## [Excerpted passage]

Tori De Leone, an employee at Quinciple and NYU graduate, said that the company’s main goal is to make people aware of local and fresh ingredients that they can incorporate into their food.
“Our goal is to bring the farm to the people, quite literally,” De Leone said. “We’re seeking to increase the availability of responsibly raised produce to people that may not have the time to seek it themselves, or may not live in locations where this produce is available often. We also want to educate our subscribers about how the local food system works, and how they can incorporate rare, interesting and sustainable products into their day to day.”
Quinciple just opened their newest location in lower Manhattan, making it easily available to students around campus. John Dory started Quinciple in 2013, when he saw a need for well-sourced, curated groceries that could be delivered to people’s doors. It was then handed down to David and Michael Robinov, a father and son team, who have begun the process of merging it with their small-batch food online marketplace, Farm To People.
So how is Quinciple a better grocery-shopping alternative than going out and buying it on your own? The convenience of not having to go out and wait in lines is one of the biggest factors, but using Quinciple also has health and environmental benefits, such as less food waste. According to Leone, investing in Quinciple also means supporting local grocers and farmers as opposed to paying a large commercial chain.
“Even though Trader Joe’s is a “healthy” alternative to more conventional grocery shopping, there is a critical lack of transparency about their products,” she said. “With Quinciple, subscribers are truly supporting the small farmers that we so desperately need in the region. They know where their money is going, how the food has been handled and raised, and are voting with their dollars and their stomachs to keep supporting the kind of food system that we all want.”
Leone supports Quinciple because of her experience grocery shopping as a student. Not only was buying produce expensive, it was also time-consuming. Therefore, she sees Quinciple as a way to enjoy food without additional hassle.
“It creates a great opportunity to learn how to cook, store, and combine great healthy ingredients for those students who may not have friends or family to teach them,” Leone said. “Obviously following the recipes is fairly easy, but we also aim to explain what ingredients go well together and why so that our subscribers can do a little bit more playing with their food than traditional meal kits allow.”

## [Assigned task]
Please rewrite the Quinciple article from "So how is Quinciple" to "large commercial chain.", switching "food waste" to "packaging waste".

Dataset entries:
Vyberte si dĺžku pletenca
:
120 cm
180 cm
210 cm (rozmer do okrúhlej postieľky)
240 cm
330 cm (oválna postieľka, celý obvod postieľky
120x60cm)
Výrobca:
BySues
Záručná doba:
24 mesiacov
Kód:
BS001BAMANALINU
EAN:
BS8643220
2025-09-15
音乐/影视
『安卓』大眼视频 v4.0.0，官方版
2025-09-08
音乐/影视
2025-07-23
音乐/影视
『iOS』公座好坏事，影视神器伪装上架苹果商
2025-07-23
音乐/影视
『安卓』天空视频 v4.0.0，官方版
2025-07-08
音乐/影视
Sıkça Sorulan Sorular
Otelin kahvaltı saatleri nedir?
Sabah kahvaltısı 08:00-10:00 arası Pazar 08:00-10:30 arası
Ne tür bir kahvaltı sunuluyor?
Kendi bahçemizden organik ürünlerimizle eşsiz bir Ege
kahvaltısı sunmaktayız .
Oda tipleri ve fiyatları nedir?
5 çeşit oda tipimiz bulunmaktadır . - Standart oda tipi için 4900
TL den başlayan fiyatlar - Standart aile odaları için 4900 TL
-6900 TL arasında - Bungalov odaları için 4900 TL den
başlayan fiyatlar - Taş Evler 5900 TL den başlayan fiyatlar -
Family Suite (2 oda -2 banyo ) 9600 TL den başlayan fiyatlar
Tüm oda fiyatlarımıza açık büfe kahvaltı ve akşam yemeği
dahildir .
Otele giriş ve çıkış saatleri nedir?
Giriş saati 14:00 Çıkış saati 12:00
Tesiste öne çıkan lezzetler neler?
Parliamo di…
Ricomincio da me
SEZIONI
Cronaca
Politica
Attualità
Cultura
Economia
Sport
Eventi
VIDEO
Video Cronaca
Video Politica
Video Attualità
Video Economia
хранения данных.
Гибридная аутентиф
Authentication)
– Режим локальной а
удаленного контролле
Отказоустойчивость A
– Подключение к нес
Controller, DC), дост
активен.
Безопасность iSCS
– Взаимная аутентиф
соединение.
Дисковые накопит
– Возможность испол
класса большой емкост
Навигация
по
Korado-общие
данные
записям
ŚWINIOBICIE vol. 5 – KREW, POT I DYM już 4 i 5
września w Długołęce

## [Result for this task]
So how is Quinciple a better grocery-shopping alternative than going out and buying it on your own? The convenience of not having to go out and wait in lines is one of the biggest factors, but using Quinciple also has health and environmental benefits, such as less packaging waste. According to Leone, investing in Quinciple also means supporting local grocers and farmers as opposed to paying a large commercial chain.